Les Ânes, un élevage menacé !
Les ânes, fidèles compagnons de l’homme depuis des milliers d’années, sont aujourd’hui en voie d’extinction sous le regard aveugle du gouvernement et des médias. En 2010, en France, on ne comptait plus qu'environ 78 000 ânes selon l'Institut Institut national ânes et mulets (INAM) et 31 500 ânes selon le recensement agricole. Au salon de l'agriculture, nous avons rencontré des éleveurs de l’âne bourbonnais, reconnu en 2002 par le ministère de l’Agriculture, nous expliquant qu’ils ne voient naître que quelques dizaines de spécimens par an.

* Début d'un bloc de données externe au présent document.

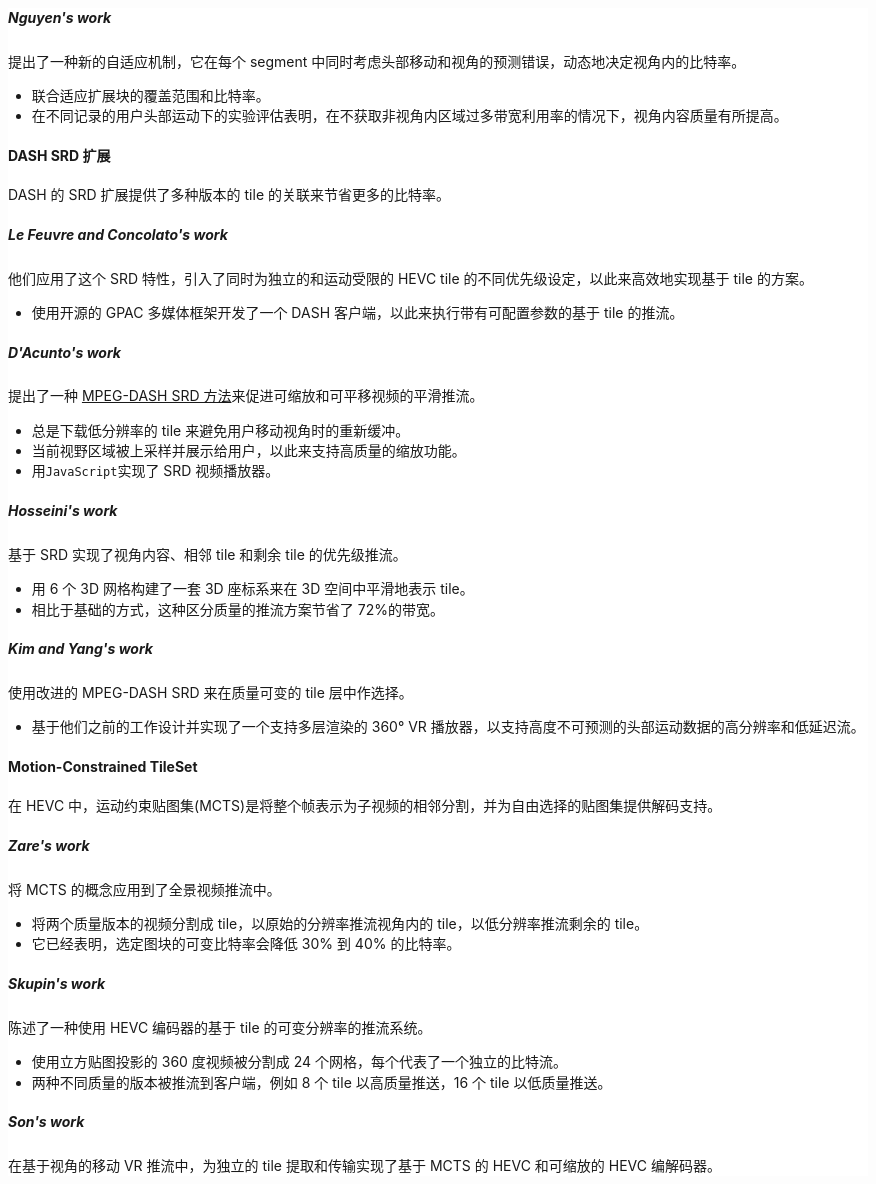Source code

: ##### Nguyen's work

提出了一种新的自适应机制，它在每个 segment 中同时考虑头部移动和视角的预测错误，动态地决定视角内的比特率。

- 联合适应扩展块的覆盖范围和比特率。
- 在不同记录的用户头部运动下的实验评估表明，在不获取非视角内区域过多带宽利用率的情况下，视角内容质量有所提高。

#### DASH SRD 扩展

DASH 的 SRD 扩展提供了多种版本的 tile 的关联来节省更多的比特率。

##### Le Feuvre and Concolato's work

他们应用了这个 SRD 特性，引入了同时为独立的和运动受限的 HEVC tile 的不同优先级设定，以此来高效地实现基于 tile 的方案。

- 使用开源的 GPAC 多媒体框架开发了一个 DASH 客户端，以此来执行带有可配置参数的基于 tile 的推流。

##### D'Acunto's work

提出了一种 [MPEG-DASH SRD 方法](https://github.com/tnomedialab/dash-srd.js)来促进可缩放和可平移视频的平滑推流。

- 总是下载低分辨率的 tile 来避免用户移动视角时的重新缓冲。
- 当前视野区域被上采样并展示给用户，以此来支持高质量的缩放功能。
- 用`JavaScript`实现了 SRD 视频播放器。

##### Hosseini's work

基于 SRD 实现了视角内容、相邻 tile 和剩余 tile 的优先级推流。

- 用 6 个 3D 网格构建了一套 3D 座标系来在 3D 空间中平滑地表示 tile。
- 相比于基础的方式，这种区分质量的推流方案节省了 72%的带宽。

##### Kim and Yang's work

使用改进的 MPEG-DASH SRD 来在质量可变的 tile 层中作选择。

- 基于他们之前的工作设计并实现了一个支持多层渲染的 360° VR 播放器，以支持高度不可预测的头部运动数据的高分辨率和低延迟流。

#### Motion-Constrained TileSet

在 HEVC 中，运动约束贴图集(MCTS)是将整个帧表示为子视频的相邻分割，并为自由选择的贴图集提供解码支持。

##### Zare's work

将 MCTS 的概念应用到了全景视频推流中。

- 将两个质量版本的视频分割成 tile，以原始的分辨率推流视角内的 tile，以低分辨率推流剩余的 tile。
- 它已经表明，选定图块的可变比特率会降低 30% 到 40% 的比特率。

##### Skupin's work

陈述了一种使用 HEVC 编码器的基于 tile 的可变分辨率的推流系统。

- 使用立方贴图投影的 360 度视频被分割成 24 个网格，每个代表了一个独立的比特流。
- 两种不同质量的版本被推流到客户端，例如 8 个 tile 以高质量推送，16 个 tile 以低质量推送。

##### Son's work

在基于视角的移动 VR 推流中，为独立的 tile 提取和传输实现了基于 MCTS 的 HEVC 和可缩放的 HEVC 编解码器。
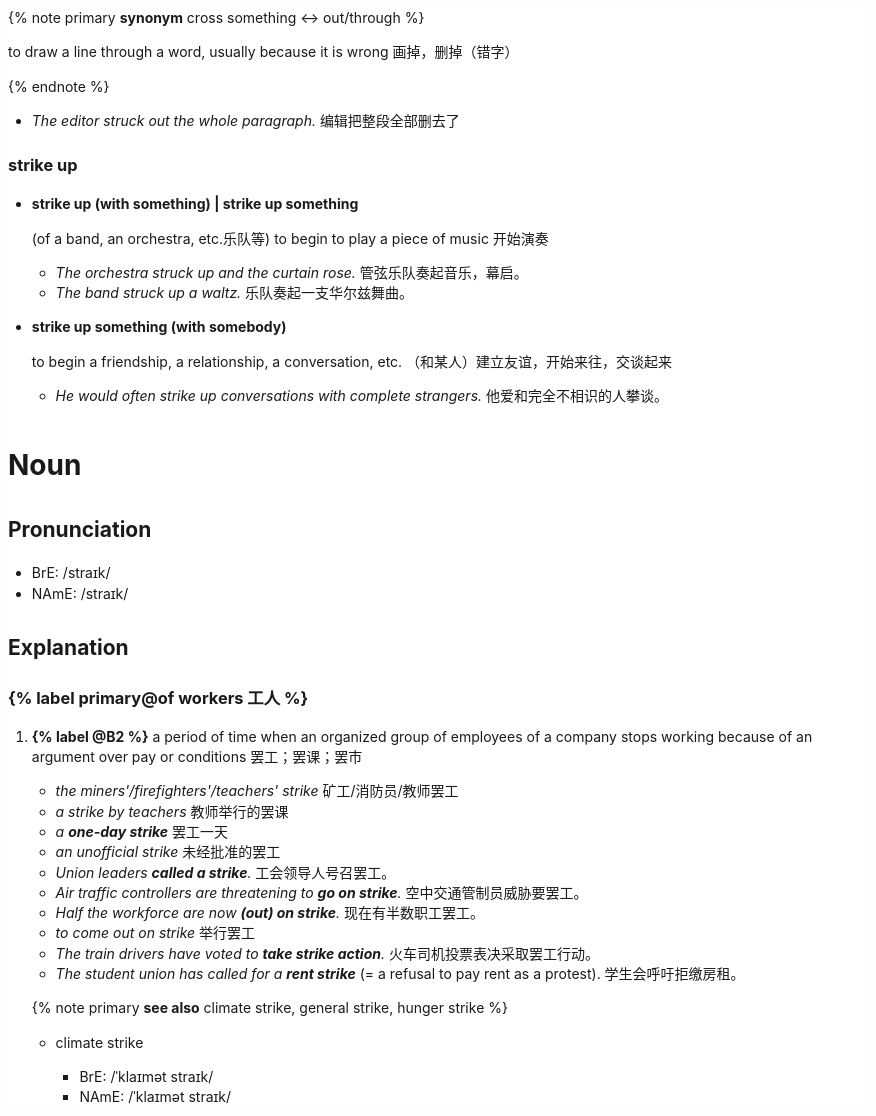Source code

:   {% note primary **synonym** cross something ↔ out/through %}

  to draw a line through a word, usually because it is wrong 画掉，删掉（错字）

  {% endnote %}

  - *The editor struck out the whole paragraph.* 编辑把整段全部删去了

### strike up

- **strike up (with something) | strike up something**

  (of a band, an orchestra, etc.乐队等) to begin to play a piece of music 开始演奏

  - *The orchestra struck up and the curtain rose.* 管弦乐队奏起音乐，幕启。
  - *The band struck up a waltz.* 乐队奏起一支华尔兹舞曲。

- **strike up something (with somebody)**

  to begin a friendship, a relationship, a conversation, etc. （和某人）建立友谊，开始来往，交谈起来

  - *He would often strike up conversations with complete strangers.* 他爱和完全不相识的人攀谈。

# Noun

## Pronunciation

- BrE: /straɪk/
- NAmE: /straɪk/

## Explanation

### {% label primary@of workers 工人 %}

1. **{% label @B2 %}** a period of time when an organized group of employees of a company stops working because of an argument over pay or conditions 罢工；罢课；罢市

   - *the miners'/firefighters'/teachers' strike* 矿工/消防员/教师罢工
   - *a strike by teachers* 教师举行的罢课
   - *a **one-day strike*** 罢工一天
   - *an unofficial strike* 未经批准的罢工
   - *Union leaders **called a strike**.* 工会领导人号召罢工。
   - *Air traffic controllers are threatening to **go on strike**.* 空中交通管制员威胁要罢工。
   - *Half the workforce are now **(out) on strike**.* 现在有半数职工罢工。
   - *to come out on strike* 举行罢工
   - *The train drivers have voted to **take strike action**.* 火车司机投票表决采取罢工行动。
   - *The student union has called for a **rent strike*** (= a refusal to pay rent as a protest). 学生会呼吁拒缴房租。

   {% note primary **see also** climate strike, general strike, hunger strike %}

   - climate strike

     - BrE: /ˈklaɪmət straɪk/
     - NAmE: /ˈklaɪmət straɪk/
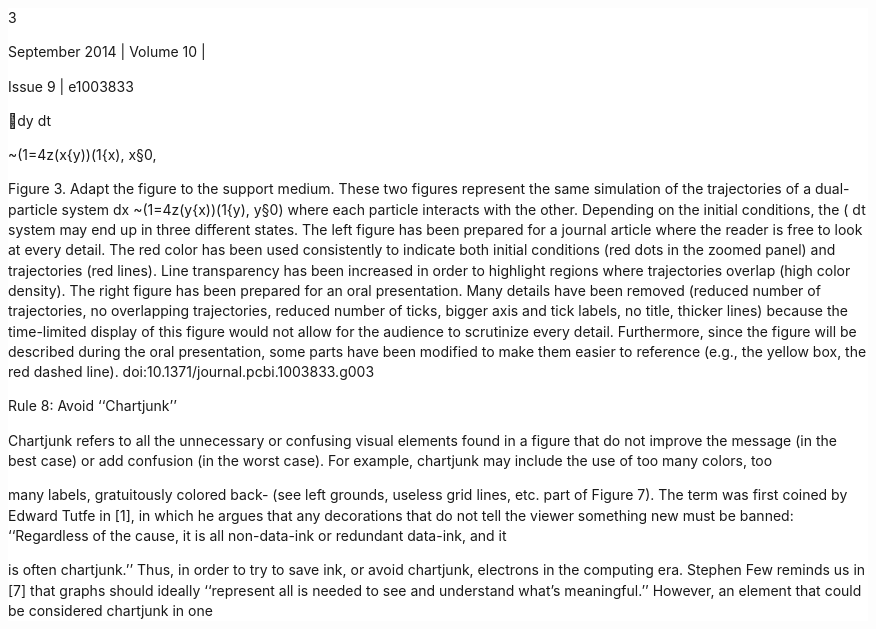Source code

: 3

September 2014 | Volume 10 |

Issue 9 | e1003833

dy
dt

~(1=4z(x{y))(1{x), x§0,

Figure 3. Adapt the figure to the support medium. These two figures represent the same simulation of the trajectories of a dual-particle system
dx
~(1=4z(y{x))(1{y), y§0) where each particle interacts with the other. Depending on the initial conditions, the
(
dt
system may end up in three different states. The left figure has been prepared for a journal article where the reader is free to look at every detail. The
red color has been used consistently to indicate both initial conditions (red dots in the zoomed panel) and trajectories (red lines). Line transparency has been
increased in order to highlight regions where trajectories overlap (high color density). The right figure has been prepared for an oral presentation. Many details
have been removed (reduced number of trajectories, no overlapping trajectories, reduced number of ticks, bigger axis and tick labels, no title, thicker lines)
because the time-limited display of this figure would not allow for the audience to scrutinize every detail. Furthermore, since the figure will be described during
the oral presentation, some parts have been modified to make them easier to reference (e.g., the yellow box, the red dashed line).
doi:10.1371/journal.pcbi.1003833.g003

Rule 8: Avoid ‘‘Chartjunk’’

Chartjunk refers to all the unnecessary
or confusing visual elements found in a
figure that do not improve the message (in
the best case) or add confusion (in the
worst case). For example, chartjunk may
include the use of too many colors, too

many labels, gratuitously colored back-
(see left
grounds, useless grid lines, etc.
part of Figure 7). The term was
first
coined by Edward Tutfe in [1], in which
he argues that any decorations that do not
tell the viewer something new must be
banned: ‘‘Regardless of the cause, it is all
non-data-ink or redundant data-ink, and it

is often chartjunk.’’ Thus,
in order to
try to save ink, or
avoid chartjunk,
electrons in the computing era. Stephen
Few reminds us in [7] that graphs should
ideally ‘‘represent all
is
needed to see and understand what’s
meaningful.’’ However, an element that
could be considered chartjunk in one
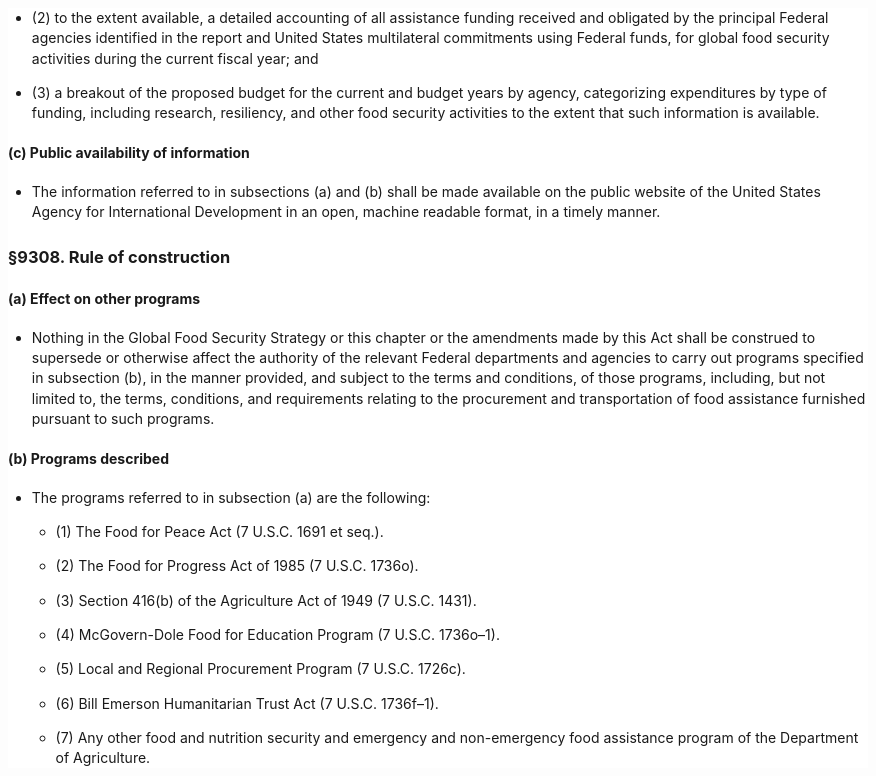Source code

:
  * (2) to the extent available, a detailed accounting of all assistance funding received and obligated by the principal Federal agencies identified in the report and United States multilateral commitments using Federal funds, for global food security activities during the current fiscal year; and

  * (3) a breakout of the proposed budget for the current and budget years by agency, categorizing expenditures by type of funding, including research, resiliency, and other food security activities to the extent that such information is available.

#### (c) Public availability of information
* The information referred to in subsections (a) and (b) shall be made available on the public website of the United States Agency for International Development in an open, machine readable format, in a timely manner.

### §9308. Rule of construction
#### (a) Effect on other programs
* Nothing in the Global Food Security Strategy or this chapter or the amendments made by this Act shall be construed to supersede or otherwise affect the authority of the relevant Federal departments and agencies to carry out programs specified in subsection (b), in the manner provided, and subject to the terms and conditions, of those programs, including, but not limited to, the terms, conditions, and requirements relating to the procurement and transportation of food assistance furnished pursuant to such programs.

#### (b) Programs described
* The programs referred to in subsection (a) are the following:

  * (1) The Food for Peace Act (7 U.S.C. 1691 et seq.).

  * (2) The Food for Progress Act of 1985 (7 U.S.C. 1736o).

  * (3) Section 416(b) of the Agriculture Act of 1949 (7 U.S.C. 1431).

  * (4) McGovern-Dole Food for Education Program (7 U.S.C. 1736o–1).

  * (5) Local and Regional Procurement Program (7 U.S.C. 1726c).

  * (6) Bill Emerson Humanitarian Trust Act (7 U.S.C. 1736f–1).

  * (7) Any other food and nutrition security and emergency and non-emergency food assistance program of the Department of Agriculture.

Selon ces éleveurs avec lesquels nous avons parlé, cette race est mise en danger par l’Institut français du cheval et de l’équitation (IFCE), qui rabaisse la filière de l’élevage des ânes en la qualifiant de “sous-segment” et “empêche la structuration” des éleveurs “depuis deux ans”. De plus, l'institut ne permet aucun élevages à but de consommation et donc empêche un développement de la filière.
Enfin, les éleveurs nous ont fait part de l’abandon de la filière par le gouvernement en ne fournissant aucune aide à la reproduction ou à l’élevage des ânes et laissant donc un secteur mourir devant les yeux des français.